RiteCare Speech and Language Clinics
Unless someone in your family is a member of a masonic order, it’s possible that everything you know about the long history of American freemasonry comes from the popular 2004 Disney movie National Treasure where Nicholas Cage teams up with a beautiful archivist to uncover the secret location of a massive treasure hidden by Free Masons in the 18th century. Spoiler alert: they find it buried underneath Manhattan’s Trinity Church. Or you’ve spent some time trying to unlock the secrets of the pyramid on the US dollar bill? Even if you missed National Treasure and you don’t care about the mysteries of our currency, you have probably heard of the Shriners. They’re the masonic order that puts on the circus, wears the red Fezs’, and raises millions and millions of dollars for children’s hospitals devoted to treated children with the terrible injuries and illnesses. Well, if you have a child with a speech, hearing, or learning delay, there is one masonic order that you should definitely know about: the Scottish Rite. In the US the Scottish Rite’s financial support for children with language disorders ranks second only to support provided by the public schools. Although slightly less glamorous than buried secret treasure, and not quite as well-known than the Shriners, the Scottish Rite is a serious supporter of the speech and language community.

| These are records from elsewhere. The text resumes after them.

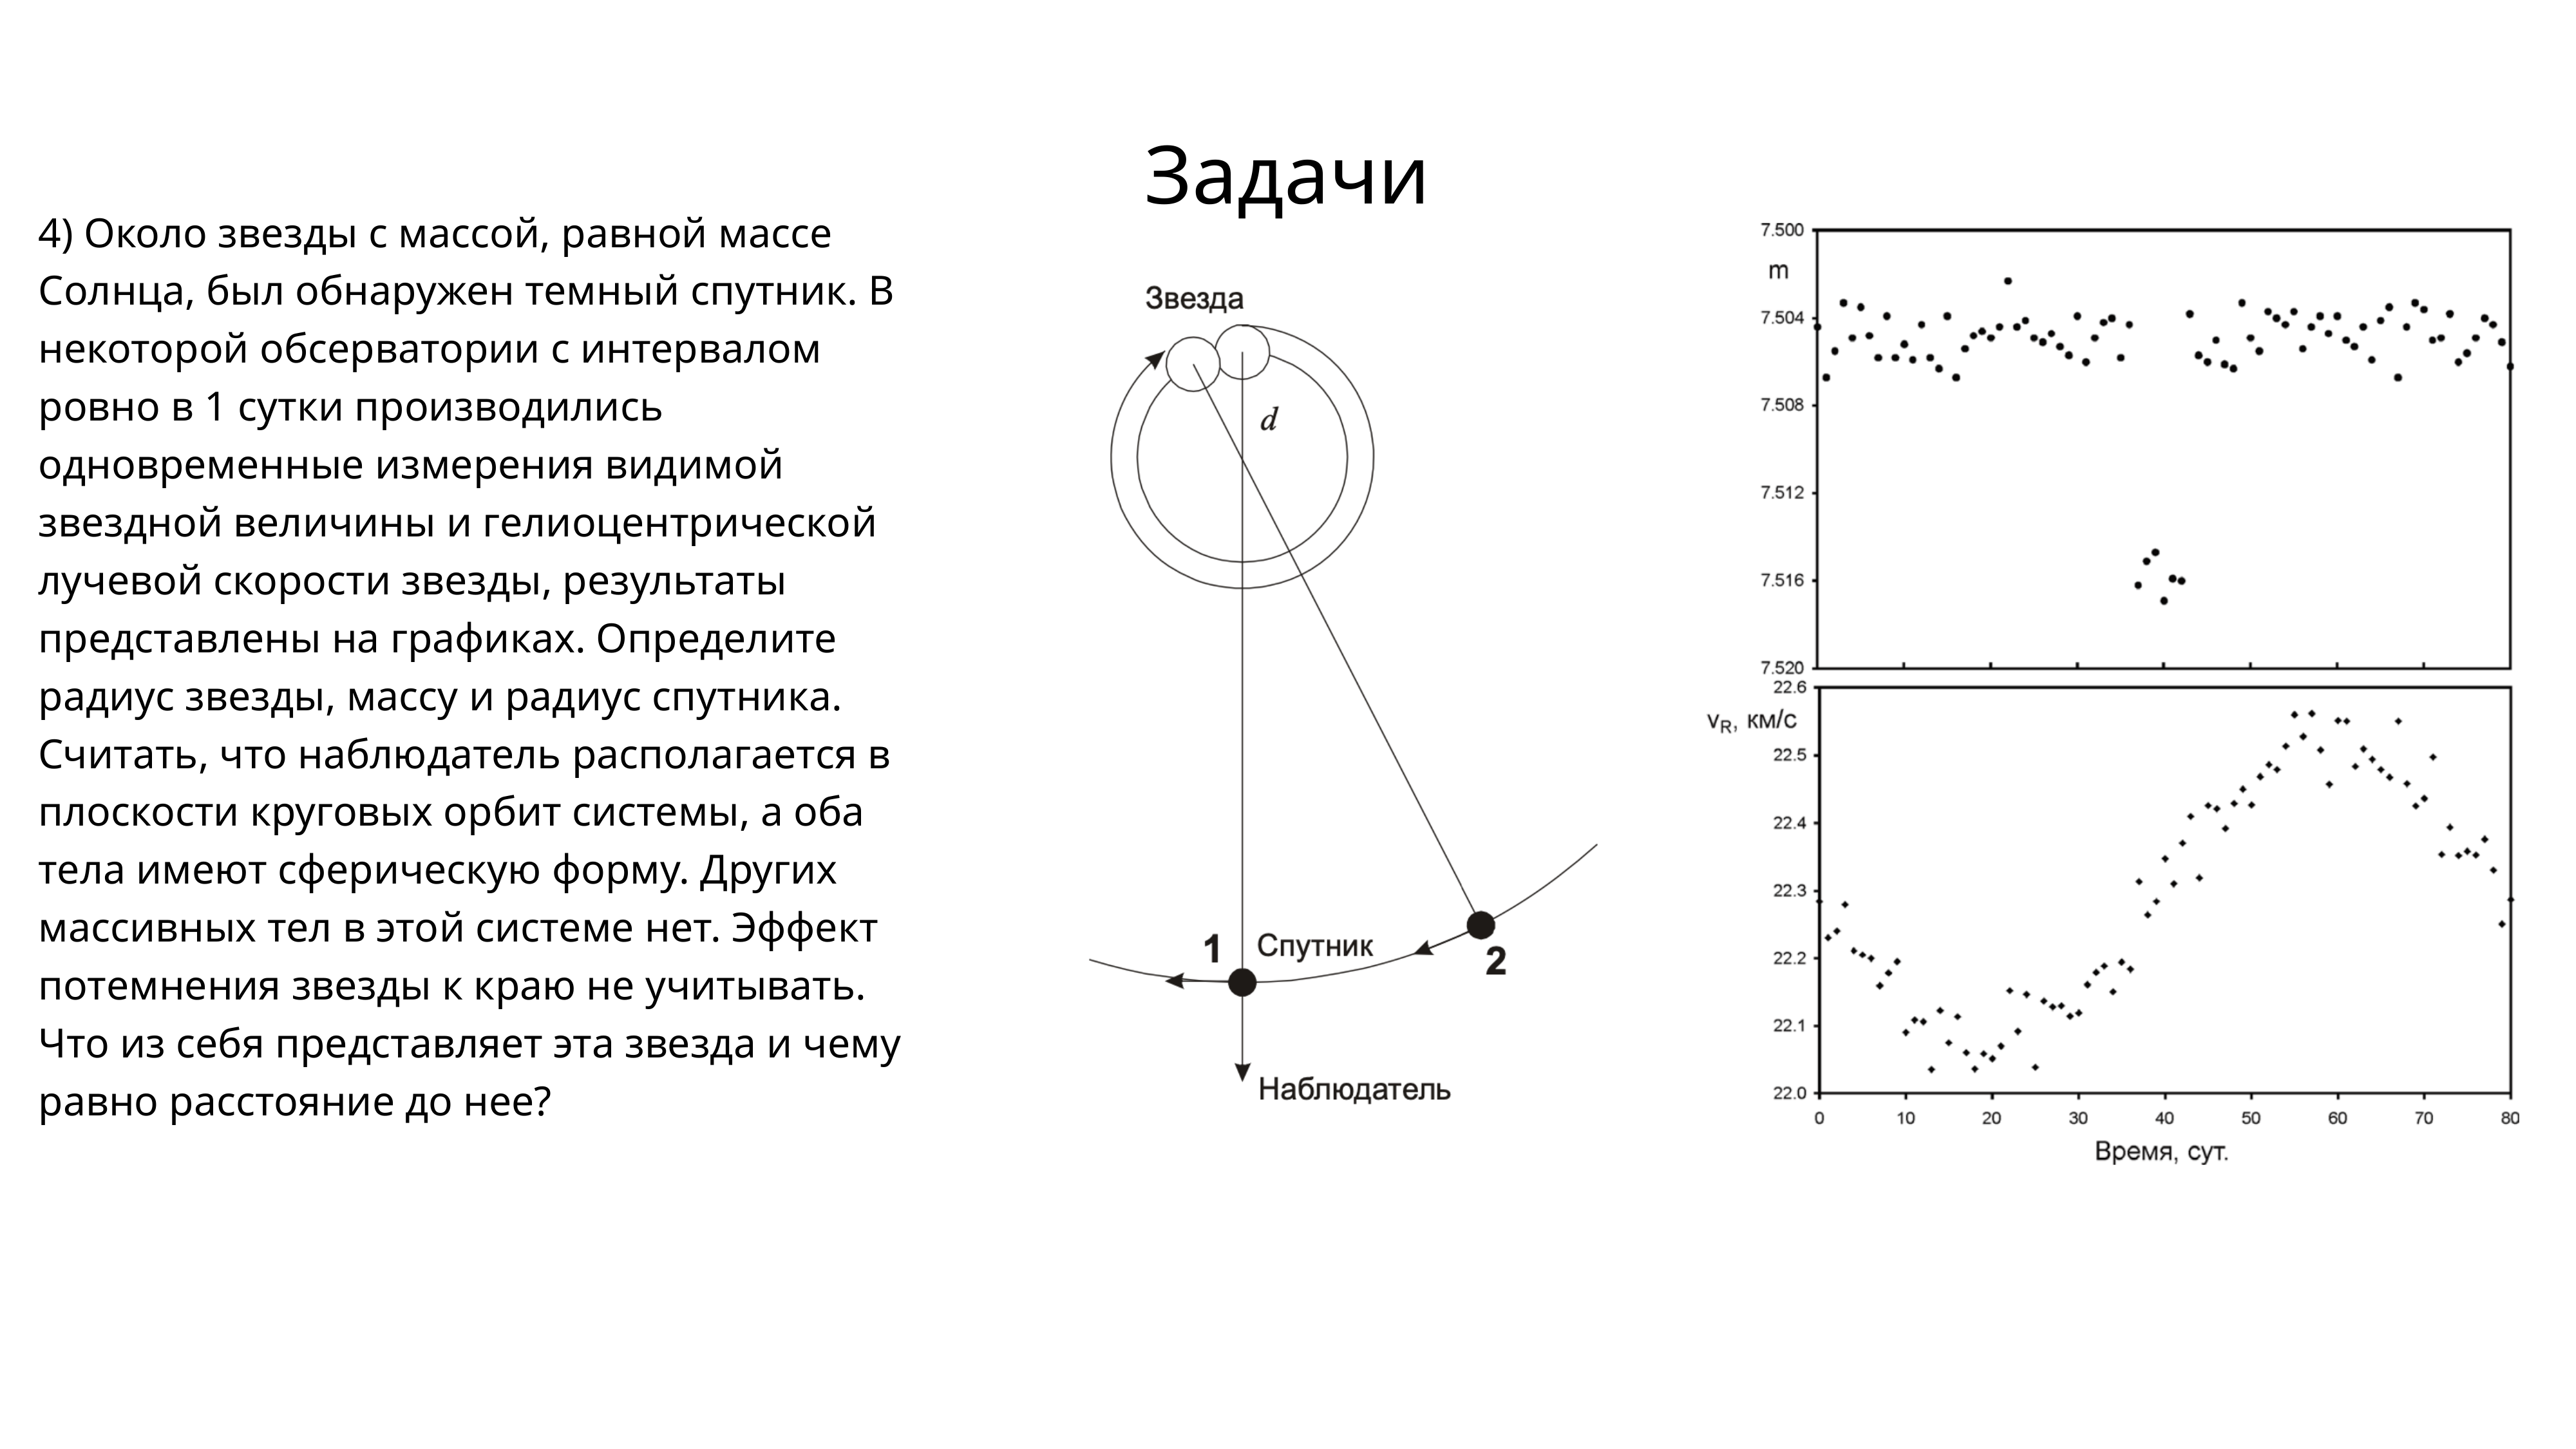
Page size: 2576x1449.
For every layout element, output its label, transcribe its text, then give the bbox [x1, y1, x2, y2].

picture [1687, 200, 2561, 1195]
picture [970, 263, 1655, 1131]
text_box 4) Около звезды с массой, равной массе Солнца, был обнаружен темный спутник. В некоторой обсерватории с интервалом ровно в 1 сутки производились одновременные измерения видимой звездной величины и гелиоцентрической лучевой скорости звезды, результаты представлены на графиках. Определите радиус звезды, массу и радиус спутника. Считать, что наблюдатель располагается в плоскости круговых орбит системы, а оба тела имеют сферическую форму. Других массивных тел в этой системе нет. Эффект потемнения звезды к краю не учитывать. Что из себя представляет эта звезда и чему равно расстояние до нее? [33, 192, 938, 1130]
text_box Задачи [1139, 117, 1437, 225]
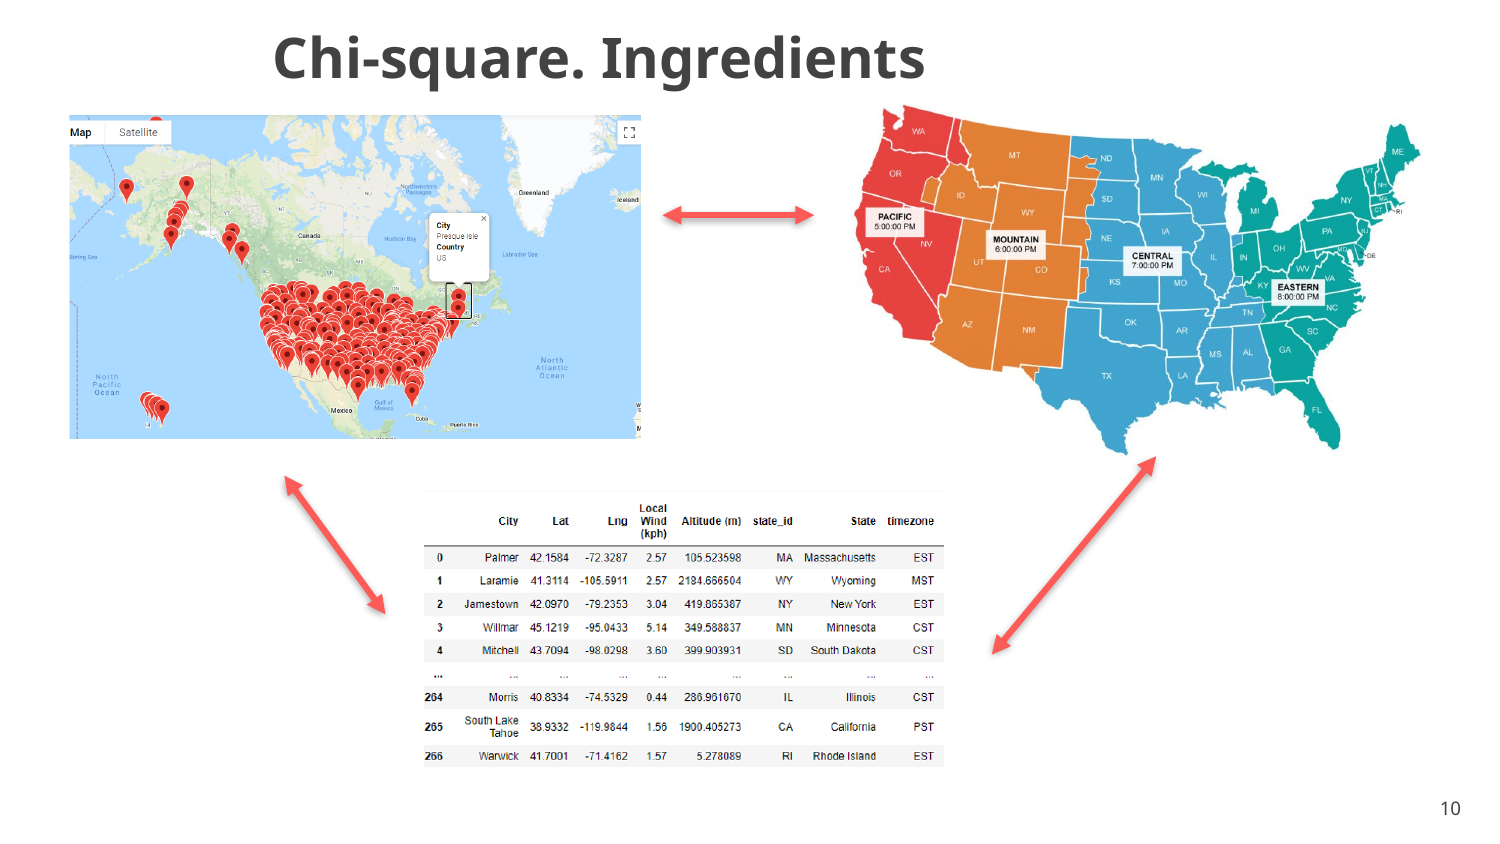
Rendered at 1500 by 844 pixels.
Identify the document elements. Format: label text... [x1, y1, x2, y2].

picture [424, 490, 944, 767]
slide_number 10 [1386, 777, 1477, 842]
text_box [284, 475, 386, 615]
title Chi-square. Ingredients [257, 7, 1043, 105]
picture [849, 93, 1432, 476]
picture [68, 115, 641, 439]
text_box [991, 455, 1157, 655]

RiteCare Speech and Language Clinics to the Rescue
Starting in the 1950s, the Scottish Rite began to focus their fundraising efforts on issues pertaining to speech and language disorders and delays. The Rite’s work with speech and language disorders began with a social worker in a Denver children’s hospital. Looking for a way to help a young widow pay for her son’s treatment for a language disorder, the social worker approached the Scottish Rite Fraternal Order and asked for help. After researching the services available to families needing help with what at the time was an under-recognized challenge, and determining that there was a critical need for fundraising and support, the Colorado order created the Scottish Rite Foundation with the purpose of providing financial assistance for the treatment of childhood language disorders and delays.
After the successful work of the original Colorado clinic, the Scottish Rite ultimately established a network of RiteCare Clinics—nationwide—dedicated to “helping children communicate” with diagnostic and therapeutic treatments for speech and learning delays and disorders. Today there are 178 RiteCare Speech and Language clinics each staffed with speech language pathologists and other specialists who work with language disorders. Services are provided to families without regard to race, religion, or their ability to pay for care. There are even some RiteCare programs for adults with speech disorders or other literacy challenges.
My favorite part of the RiteCare story is how totally unexpected it is. On the one hand, the impetus for the foundation of this entire network of clinics devoted to speech and language challenges was one social worker looking for a way to help someone. In Colorado. In the 1950s. At the same time, by directing so much of their fundraising to this one facet of children’s health and welfare, the Scottish Rite has been able to lead the philanthropic response to speech and language disorders among children.
Isn’t that almost as cool as finding a buried treasure?